El campo de la cosmética y de la medicina estética no sería prácticamente nada si los productos que utilizan no llevaran en su composición principios activos. Éstos, son sustancias que se han ido descubriendo a medida que se ha estudiado el funcionamiento de la piel.
Existen una gran variedad de ellos, con diferentes propiedades, desde exfoliantes a antioxidantes pasando por potenciadores de la renovación celular.
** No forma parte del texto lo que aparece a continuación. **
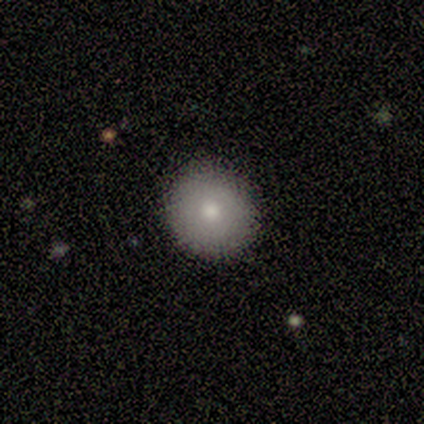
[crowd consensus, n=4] A smooth galaxy with no disk features (100%) that is round (100%). Merging: none (75%).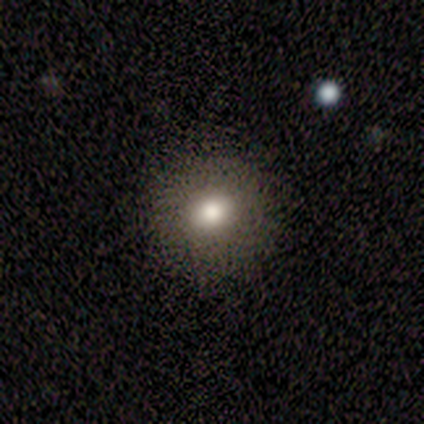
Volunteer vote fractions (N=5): smooth 60%, featured or disk 40%, star or artifact 0%. Down the decision tree: how rounded — in between (67%); merging — none (100%).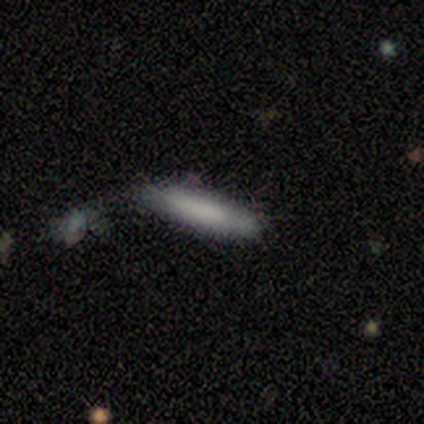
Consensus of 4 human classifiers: Smooth or featured?
  - smooth: 100% *
  - featured or disk: 0%
  - star or artifact: 0%
How rounded?
  - cigar-shaped: 100% *
  - round: 0%
  - in between: 0%
Merging?
  - minor disturbance: 75% *
  - none: 25%
  - major disturbance: 0%
  - merger: 0%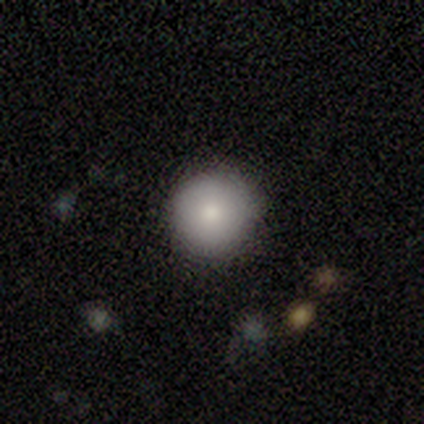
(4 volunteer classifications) smooth-or-featured: smooth: 75% | featured or disk: 25% | star or artifact: 0%
  how-rounded: round: 100% | in between: 0% | cigar-shaped: 0%
  merging: none: 100% | minor disturbance: 0% | major disturbance: 0% | merger: 0%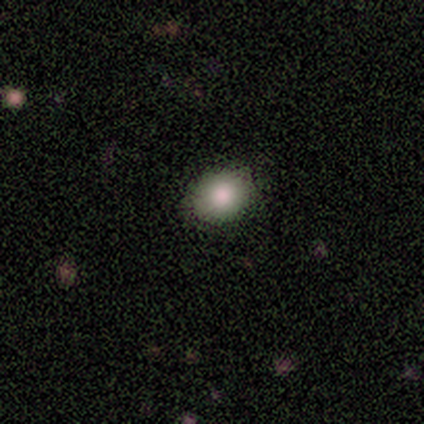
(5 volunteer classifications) A smooth galaxy with no disk features (80%) that is round (50%, tied with in between).

Vote fractions:
- Smooth or featured? smooth: 80% / star or artifact: 20% / featured or disk: 0%
- How rounded? round: 50% (tied) / in between: 50% (tied) / cigar-shaped: 0%
- Merging? none: 100% / minor disturbance: 0% / major disturbance: 0% / merger: 0%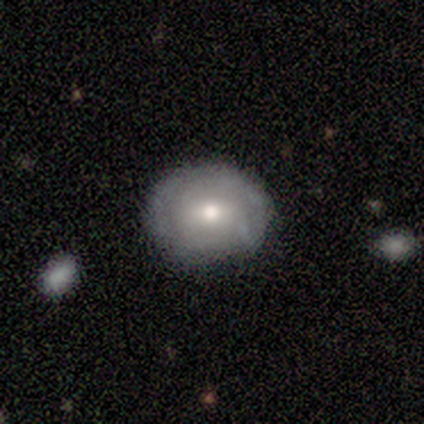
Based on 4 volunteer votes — smooth_or_featured: smooth (p=0.50) [alt: featured or disk p=0.25]
how_rounded: round (p=0.50) [tied with: in between p=0.50]
merging: none (p=1.00)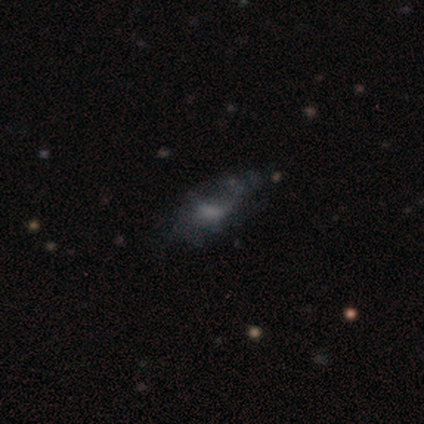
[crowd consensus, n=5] Smooth or featured? featured or disk (60%)
Edge-on disk? no (67%)
Bar? strong (50%, tied with weak)
Spiral arms? yes (100%)
Spiral winding? loose (100%)
Spiral arm count? 2 (50%, tied with 3)
Bulge size? moderate (50%, tied with none)
Merging? none (50%)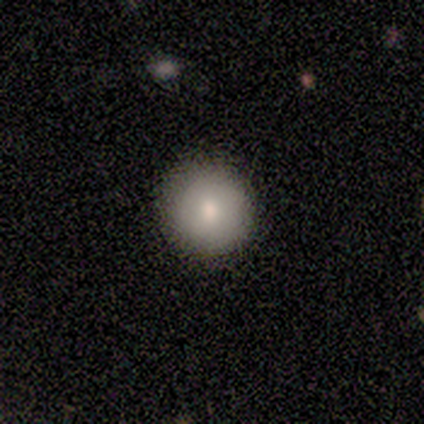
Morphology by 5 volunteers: This is clearly a smooth galaxy (80%). How rounded: clearly round (100%). Merging: clearly none (100%).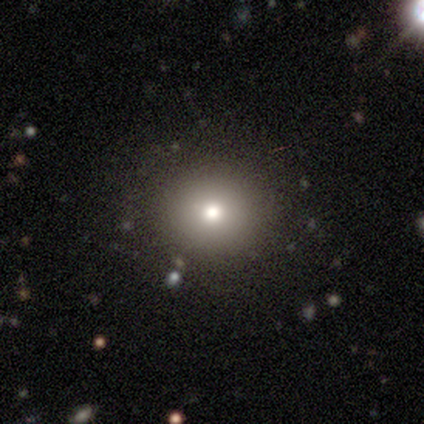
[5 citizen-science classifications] A smooth galaxy with no disk features (80%) that is round (100%). Merging: none (80%).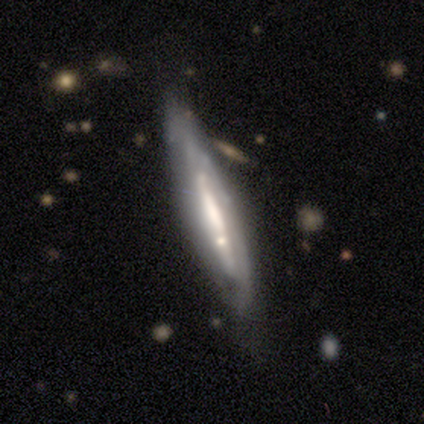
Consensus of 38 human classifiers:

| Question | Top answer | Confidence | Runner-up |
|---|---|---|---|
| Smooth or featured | featured or disk | 82% | smooth (16%) |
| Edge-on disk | yes | 58% | no (42%) |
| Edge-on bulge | none | 67% | rounded (22%) |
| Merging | none | 59% | minor disturbance (32%) |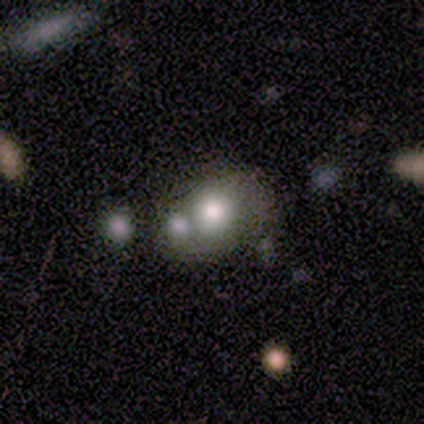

Dentro del grupo de los exfoliantes encontramos los hidroxiácidos, que son unos ácidos muy suaves que favorecen la formación de colágeno y la renovación celular, y que provienen de dos fuentes: frutos cítricos - leche agria - caña de azúcar, etc (alfahidroxiácidos) y la corteza de sauce (betahidroxiácidos). Ambos son eficaces para combatir las arrugas finas y la deshidratación, propias del envejecimiento y la sequedad, así como también las manchas, el acné y sus secuelas. En los champús, combaten la caspa y purifican el cuero cabelludo.
Como hidratantes, podemos mencionar el ácido hialurónico, que de forma natural se encuentra en las articulaciones y en la piel. Por su gran capacidad para retener agua, se utiliza en tratamientos hidratantes para cualquier tipo de piel así como para suavizar y prevenir arrugas.
El colágeno y la elastina son los responsables de aportar firmeza a la piel, por tanto muy adecuados en el tratamiento preventivo de las estrías, el antienvejecimiento y la regeneración de las pieles más estropeadas y sensibles. Su origen puede ser animal, vegetal o sintético, y su utilización aporta los niveles adecuados que la piel necesita y que de una manera u otra ha ido perdiendo.
El café, de sobra conocido por otras propiedades, también aporta un principio activo muy útil para luchar contra la celulitis: la cafeína. Estimula la microcirculación y ayuda a combatir la retención de líquidos, cuando se aplica de forma tópica.
Para la renovación celular, la vitamina A y sus derivados (los retinoides) son los principales protagonistas: combaten las arrugas y las manchas, y aumentan el grosor de la piel en técnicas de rejuvenecimiento.
También la coenzima Q10 (sustancia vitamínica que se encuentra en todas las células de nuestro cuerpo, y que es primordial para producir ATP, que es el principal motor para que se realicen sus funciones vitales) favorece la renovación celular, además de tener un alto poder antioxidante (igual que las vitaminas C y E, que neutralizan eficazmente los radicales libres e intervienen en los procesos de cicatrización).